Nurses proved the power of SPU training

When COVID-19 arrived in Boston, the real power of the SPU was revealed, not within its sealed walls but in the legion of nurses the unit's leadership train. At BMC, 115 nurses—including all the nurses from Menino 7 West and subgroups of intensive care unit and emergency department nurses—meet twice yearly for specialty training on all aspects of care highly communicable diseases. The simulations and drills prepare staff to rapidly engage if the unit activates. Still, as BMC's nurse director of the SPU Kate Baudin, BSN, RN, explains, the infection containment procedures practiced during simulations had an incredible impact on the hospital's response to COVID-19.

nurses getting into PPE for special pathogens unit for covid
Nurses in the Special Pathogens Unit getting on their PPE. (Nahid Bhadelia)

"We hoped what we were training was effective, but you don't really know, right? Because the hope is never to activate. When COVID came, our nurses were so well-prepared to manage containment of an unknown virus. They were able to get in and out of the PPE [personal protective equipment] effectively. They helped guide other hospital units to feel more comfortable in donning and doffing. They were key stakeholders in looking at procedures and saying, 'this will work and this won't,'" Baudin explains.
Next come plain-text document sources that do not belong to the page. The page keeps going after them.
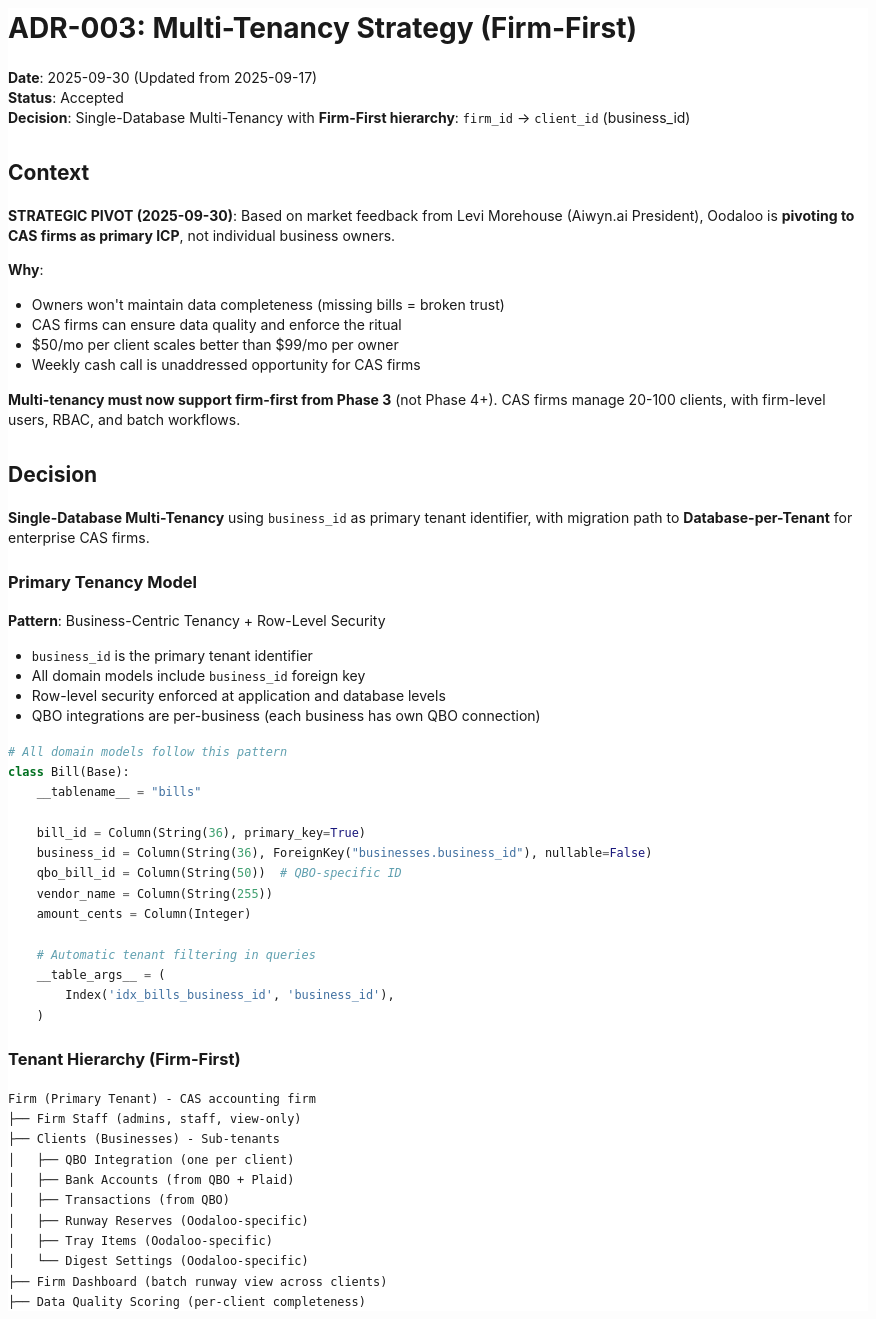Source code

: # ADR-003: Multi-Tenancy Strategy (Firm-First)

**Date**: 2025-09-30 (Updated from 2025-09-17)  
**Status**: Accepted  
**Decision**: Single-Database Multi-Tenancy with **Firm-First hierarchy**: `firm_id` → `client_id` (business_id)

## Context

**STRATEGIC PIVOT (2025-09-30)**: Based on market feedback from Levi Morehouse (Aiwyn.ai President), Oodaloo is **pivoting to CAS firms as primary ICP**, not individual business owners.

**Why**: 
- Owners won't maintain data completeness (missing bills = broken trust)
- CAS firms can ensure data quality and enforce the ritual
- $50/mo per client scales better than $99/mo per owner
- Weekly cash call is unaddressed opportunity for CAS firms

**Multi-tenancy must now support firm-first from Phase 3** (not Phase 4+). CAS firms manage 20-100 clients, with firm-level users, RBAC, and batch workflows.

## Decision

**Single-Database Multi-Tenancy** using `business_id` as primary tenant identifier, with migration path to **Database-per-Tenant** for enterprise CAS firms.

### **Primary Tenancy Model**
**Pattern**: Business-Centric Tenancy + Row-Level Security
- `business_id` is the primary tenant identifier
- All domain models include `business_id` foreign key
- Row-level security enforced at application and database levels
- QBO integrations are per-business (each business has own QBO connection)

```python
# All domain models follow this pattern
class Bill(Base):
    __tablename__ = "bills"
    
    bill_id = Column(String(36), primary_key=True)
    business_id = Column(String(36), ForeignKey("businesses.business_id"), nullable=False)
    qbo_bill_id = Column(String(50))  # QBO-specific ID
    vendor_name = Column(String(255))
    amount_cents = Column(Integer)
    
    # Automatic tenant filtering in queries
    __table_args__ = (
        Index('idx_bills_business_id', 'business_id'),
    )
```

### **Tenant Hierarchy (Firm-First)**
```
Firm (Primary Tenant) - CAS accounting firm
├── Firm Staff (admins, staff, view-only)
├── Clients (Businesses) - Sub-tenants
│   ├── QBO Integration (one per client)
│   ├── Bank Accounts (from QBO + Plaid)
│   ├── Transactions (from QBO)
│   ├── Runway Reserves (Oodaloo-specific)
│   ├── Tray Items (Oodaloo-specific)
│   └── Digest Settings (Oodaloo-specific)
├── Firm Dashboard (batch runway view across clients)
├── Data Quality Scoring (per-client completeness)
```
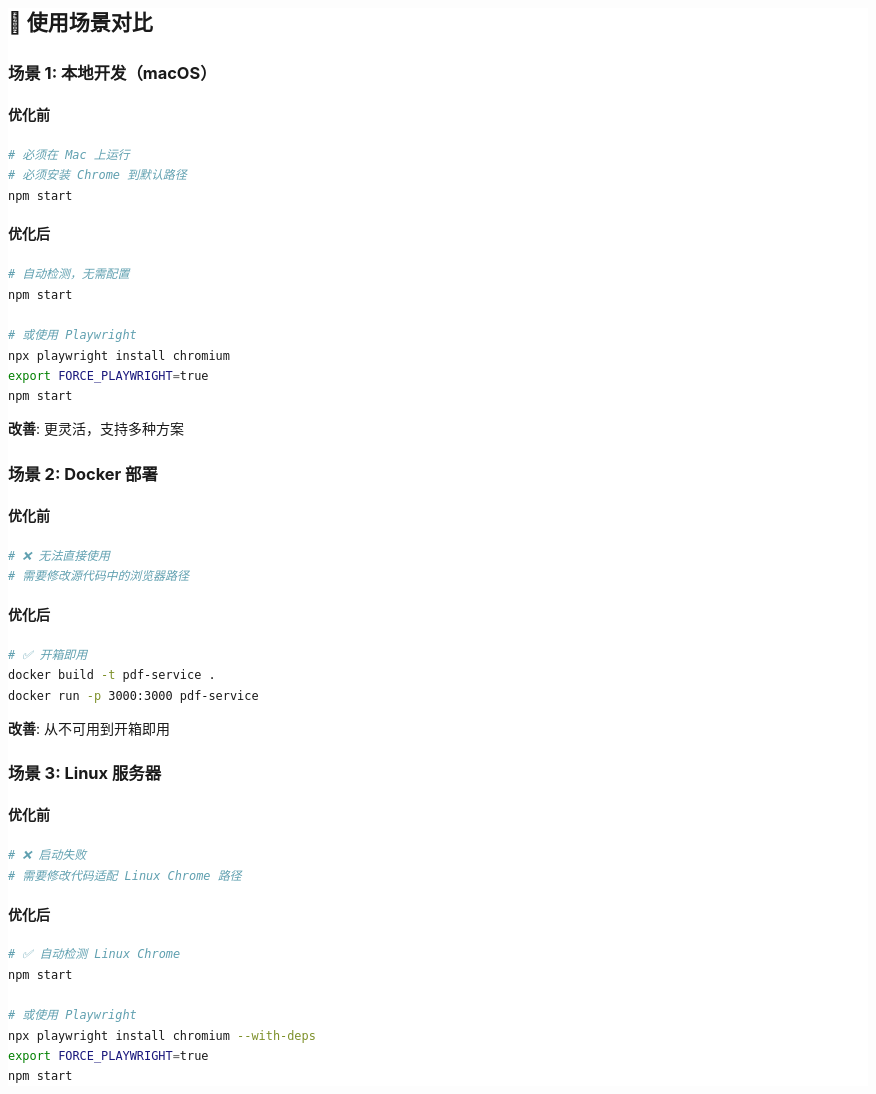 
## 🎯 使用场景对比

### 场景 1: 本地开发（macOS）

#### 优化前
```bash
# 必须在 Mac 上运行
# 必须安装 Chrome 到默认路径
npm start
```

#### 优化后
```bash
# 自动检测，无需配置
npm start

# 或使用 Playwright
npx playwright install chromium
export FORCE_PLAYWRIGHT=true
npm start
```

**改善**: 更灵活，支持多种方案

### 场景 2: Docker 部署

#### 优化前
```bash
# ❌ 无法直接使用
# 需要修改源代码中的浏览器路径
```

#### 优化后
```bash
# ✅ 开箱即用
docker build -t pdf-service .
docker run -p 3000:3000 pdf-service
```

**改善**: 从不可用到开箱即用

### 场景 3: Linux 服务器

#### 优化前
```bash
# ❌ 启动失败
# 需要修改代码适配 Linux Chrome 路径
```

#### 优化后
```bash
# ✅ 自动检测 Linux Chrome
npm start

# 或使用 Playwright
npx playwright install chromium --with-deps
export FORCE_PLAYWRIGHT=true
npm start
```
The rooms in Menino 7 West became BMC's first dedicated COVID-19 treatment ward—a decision made in part because of the personnel's specialty training. Nurses here had trained on SPU protocols for treating the highly infectious, including methods for lab draws, medication administration, intubation, and waste removal. Each procedure is refined to maximize a caregiver's time with the patient before exiting the room and doffing the intricate layers of PPE.

bmc special pathogens unit transfering from an ambulance
BMC's SPU team conducting a drill. (Nahid Bhadelia)

Navigating the influx of COVID-19 patients, nurses became integral problem-solvers in helping to retool hospital procedures to better serve the critically ill while protecting the hospital staff caring for them. Policies around trash removal, dietary trays, and phlebotomy all had to be redesigned. A simple procedure like monitoring glucose levels and administering insulin in diabetic patients, for example, had to be changed to reduce the need to enter and exit the room and better preserve already scarce PPE.

"I'm very proud of my team. They adapted so quickly to COVID-19. It was like, 'This is what we've trained for, and it stinks, and we're scared, but this is what we're going to do.' And they did it. They did it," emphasizes Baudin.

Because of nursing's response, Baudin feels validated that the simulation and hands-on training they conduct in the SPU is effective and more necessary than ever before. Even as Boston still grapples with COVID-19, preparing and training for the next viral assault will continue at the SPU. Now the unit is strengthened by an army of nurses who have experienced the hot zone firsthand.